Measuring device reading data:
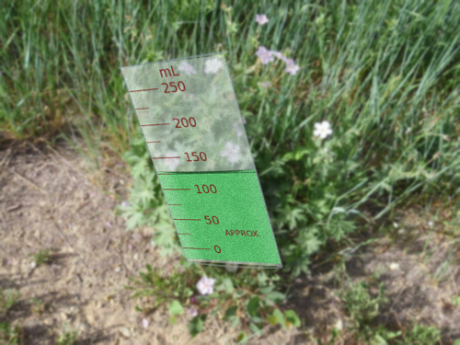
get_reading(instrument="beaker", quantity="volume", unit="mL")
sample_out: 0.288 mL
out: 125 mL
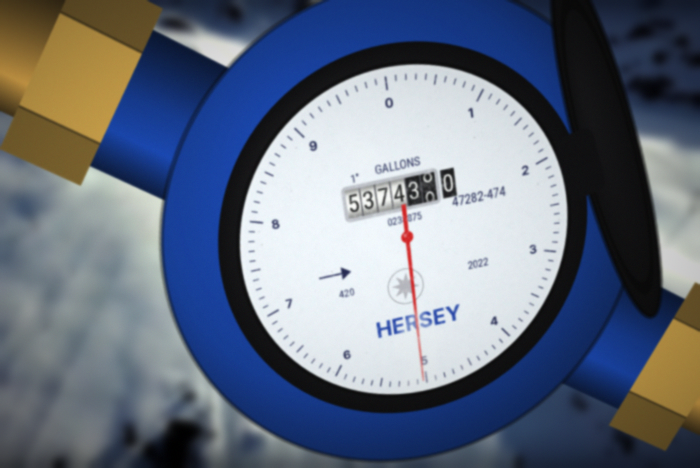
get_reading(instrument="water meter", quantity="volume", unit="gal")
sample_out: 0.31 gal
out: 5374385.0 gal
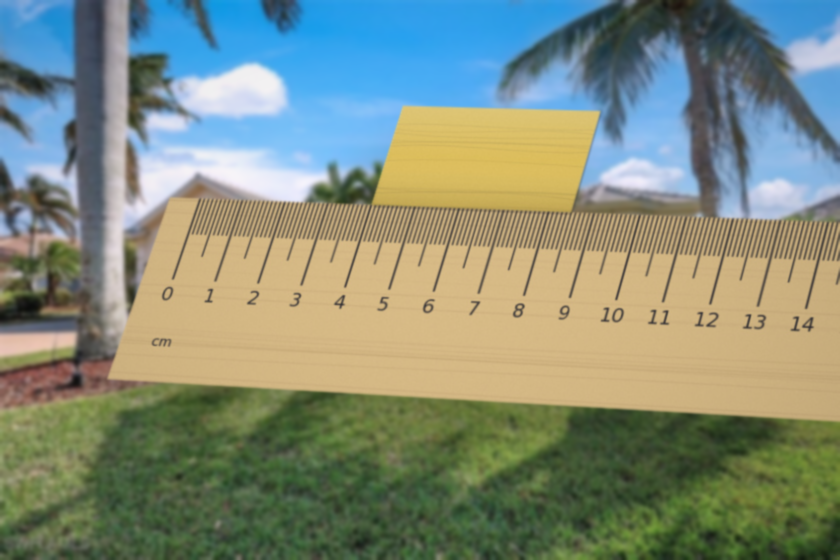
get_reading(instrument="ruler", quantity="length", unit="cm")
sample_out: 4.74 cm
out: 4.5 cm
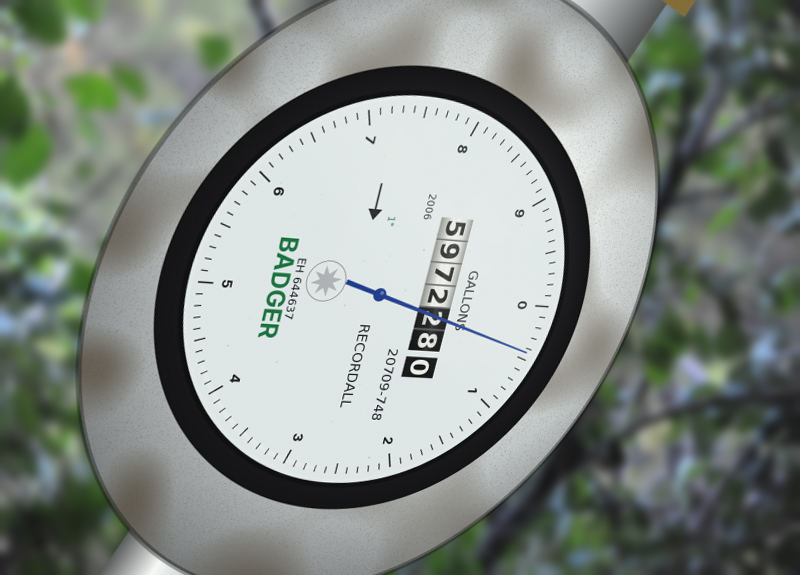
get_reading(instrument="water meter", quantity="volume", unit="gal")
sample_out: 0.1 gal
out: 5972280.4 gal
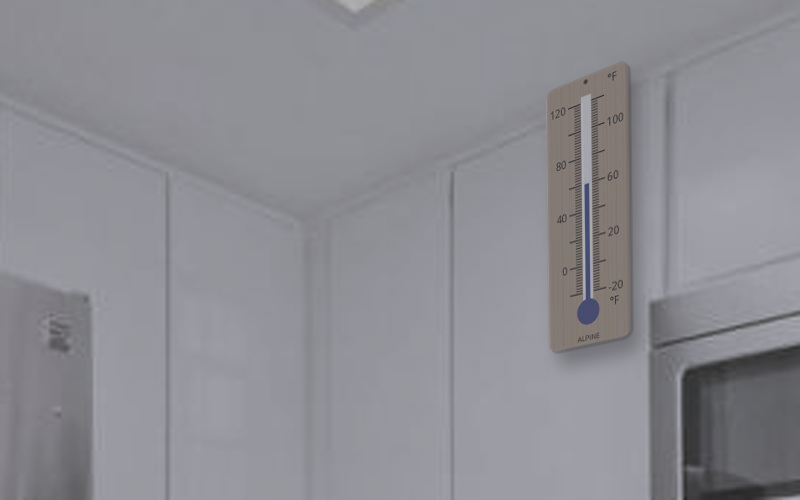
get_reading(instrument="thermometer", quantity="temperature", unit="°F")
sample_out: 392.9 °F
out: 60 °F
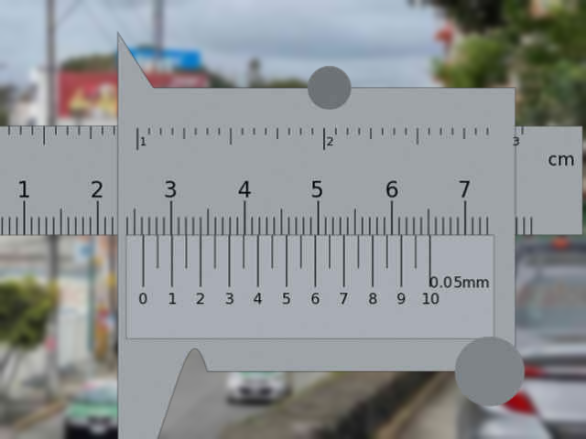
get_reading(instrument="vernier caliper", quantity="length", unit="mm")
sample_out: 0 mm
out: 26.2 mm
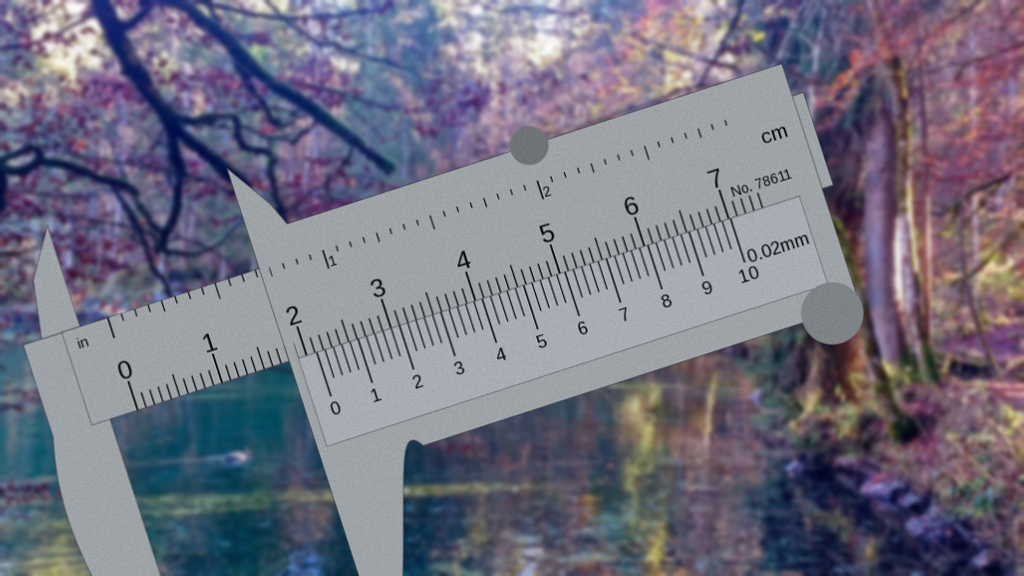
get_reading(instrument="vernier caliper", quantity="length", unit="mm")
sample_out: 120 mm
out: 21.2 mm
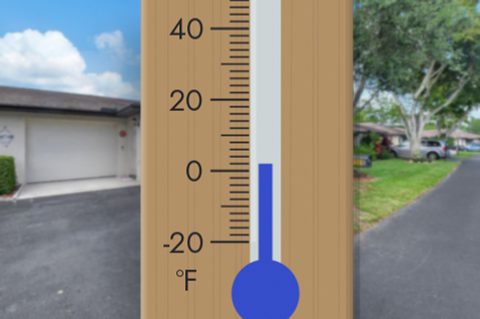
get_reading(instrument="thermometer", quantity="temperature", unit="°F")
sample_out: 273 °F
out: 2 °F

### WHAT YOU WILL DO
Reproduce the listing above line for line, leaving out the pictures.

### SOLUTION
get_reading(instrument="beaker", quantity="volume", unit="mL")
sample_out: 0.288 mL
out: 125 mL
get_reading(instrument="water meter", quantity="volume", unit="gal")
sample_out: 0.31 gal
out: 5374385.0 gal
get_reading(instrument="ruler", quantity="length", unit="cm")
sample_out: 4.74 cm
out: 4.5 cm
get_reading(instrument="water meter", quantity="volume", unit="gal")
sample_out: 0.1 gal
out: 5972280.4 gal
get_reading(instrument="thermometer", quantity="temperature", unit="°F")
sample_out: 392.9 °F
out: 60 °F
get_reading(instrument="vernier caliper", quantity="length", unit="mm")
sample_out: 0 mm
out: 26.2 mm
get_reading(instrument="vernier caliper", quantity="length", unit="mm")
sample_out: 120 mm
out: 21.2 mm
get_reading(instrument="thermometer", quantity="temperature", unit="°F")
sample_out: 273 °F
out: 2 °F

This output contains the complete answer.